= Karl Jakob Weber =

18th-century Swiss architect and engineer

Karl Jakob Weber (1 August 1712 – 15 February 1764) was a Swiss archeologist, military engineer and mercenary who worked under the orders of the Spanish military engineer Roque de Alcubierre in the excavations of Herculaneum, Pompeii and Stabiae, under the patronage of King Charles VII of Naples. At first a soldier and military engineer, he joined the excavations in 1749. Weber's detailed drawings provided some of the basis for the luxurious royal folios of Le Antichità di Ercolano esposte, by means of which the European intelligentsia became aware of the details of what was being recovered. He is considered a pioneer of modern archeology.

==Biography==

Karl Jakob Weber's signature when he was serving under the orders of Charles VII of Naples. The text reads: D(on) Carlos Weber

Weber was born in Arth, in the Swiss canton of Schwyz, the son of Anna Flora Zay and Beat Jakob Weber, a member of the Council of Schwyz. He attended the Jesuit college of Lucerne from 1729 to 1731, then travelled to Pavia, Lombardy, to study mathematics at the Ghislieri College from 1731 to 1735. Weber enlisted in the Tschudi Regiment, a unit of Swiss mercenaries in the service of the Kingdom of Naples. The remainder of his career was passed in Italy. After a few years, he took examinations for admission to the corps of military engineers, and was accepted in the Royal Guard as a military engineer in 1743.

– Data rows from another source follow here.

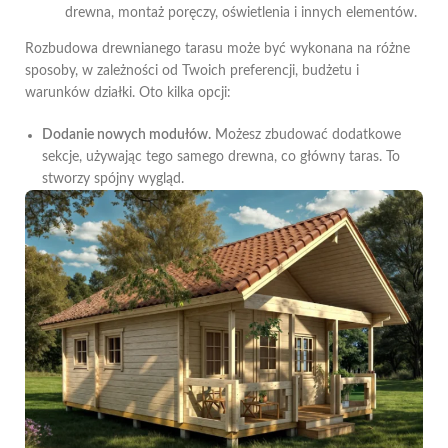
drewna, montaż poręczy, oświetlenia i innych elementów.
Rozbudowa drewnianego tarasu może być wykonana na różne
sposoby, w zależności od Twoich preferencji, budżetu i
warunków działki. Oto kilka opcji:
Dodanie nowych modułów.
Możesz zbudować dodatkowe
sekcje, używając tego samego drewna, co główny taras. To
stworzy spójny wygląd.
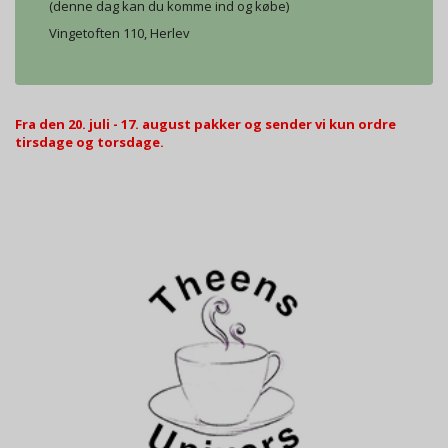
(denne dag kan du komme ind og købe)
Vingetoften 110, Herlev
Fra den 20. juli - 17. august pakker og sender vi kun ordre
tirsdage og torsdage.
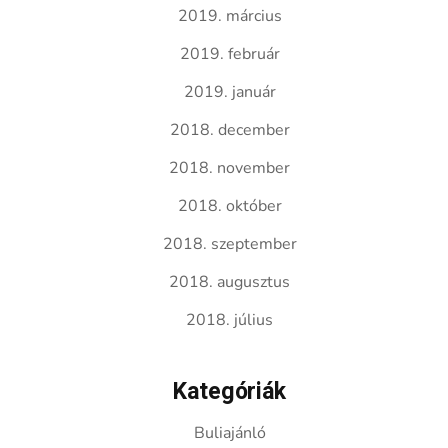
2019. március
2019. február
2019. január
2018. december
2018. november
2018. október
2018. szeptember
2018. augusztus
2018. július
Kategóriák
Buliajánló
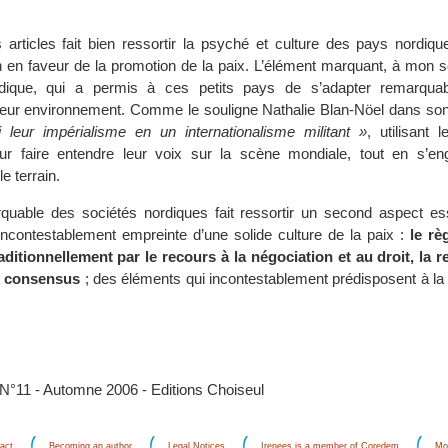
 articles fait bien ressortir la psyché et culture des pays nordiqu
on en faveur de la promotion de la paix. L’élément marquant, à mon s
dique, qui a permis à ces petits pays de s’adapter remarqua
ur environnement. Comme le souligne Nathalie Blan-Nöel dans son 
i leur impérialisme en un internationalisme militant »
, utilisant 
our faire entendre leur voix sur la scène mondiale, tout en s’en
e terrain.
uable des sociétés nordiques fait ressortir un second aspect ess
 incontestablement empreinte d’une solide culture de la paix :
le rè
traditionnellement par le recours à la négociation et au droit, la 
u consensus
; des éléments qui incontestablement prédisposent à l
°11 - Automne 2006 - Editions Choiseul
act
Becoming an author
Legal Notices
Irenees is a member of Coredem
Mo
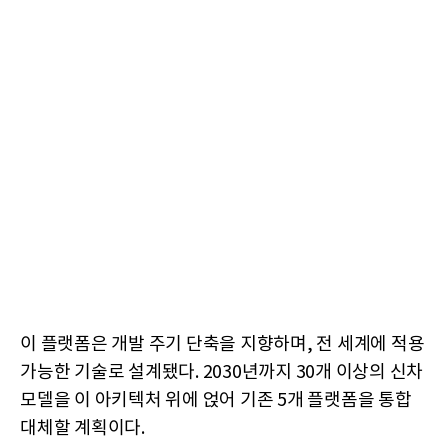
이 플랫폼은 개발 주기 단축을 지향하며, 전 세계에 적용
가능한 기술로 설계됐다. 2030년까지 30개 이상의 신차
모델을 이 아키텍처 위에 얹어 기존 5개 플랫폼을 통합
대체할 계획이다.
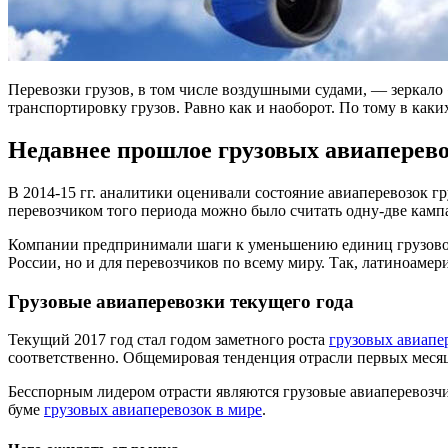
Перевозки грузов, в том числе воздушными судами, — зеркало
транспортировку грузов. Равно как и наоборот. По тому в ка
Недавнее прошлое грузовых авиаперев
В 2014-15 гг. аналитики оценивали состояние авиаперевозок г
перевозчиком того периода можно было считать одну-две кам
Компании предпринимали шаги к уменьшению единиц грузового
России, но и для перевозчиков по всему миру. Так, латиноаме
Грузовые авиаперевозки текущего года
Текущий 2017 год стал годом заметного роста
грузовых авиапе
соответственно. Общемировая тенденция отрасли первых месяц
Бесспорным лидером отрасти являются грузовые авиаперевозчи
буме
грузовых авиаперевозок в мире
.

Weber's unwilling collaborator was Roque de Alcubierre, the Spanish military engineer previously in charge of the excavations, whose treasure-hunting technique provided the fine bronzes and other works of art that kept royal patronage stimulated. Alcubierre was jealous of Weber, whose system of excavating whole rooms with a concern for context makes him a heroic forerunner of today's archeological profession, and attempted to sabotage Weber's work. Weber joined the forces excavating Herculaneum in late 1749, initially at the request of Alcubierre. In addition to the Villa dei Papiri he recovered much of the Theatre at Herculaneum, the Praedia of Julia Felix on the Via dell'Abbondanza at Pompeii, for which he drew up an axonometric plan, and several villas at Stabiae, bringing the first professionalism to the Royal digs. Weber died in Naples on 15 February 1764, aged 51.

On Weber's death, the architect Francisco La Vega was put in charge of excavations. Weber's plan of the still-buried Villa of the Papyri at Herculaneum, which was being explored room by room by smashing openings through frescoed walls, is still the basis of our understanding of its layout, which was echoed in the construction of the J. Paul Getty Museum, Malibu, California.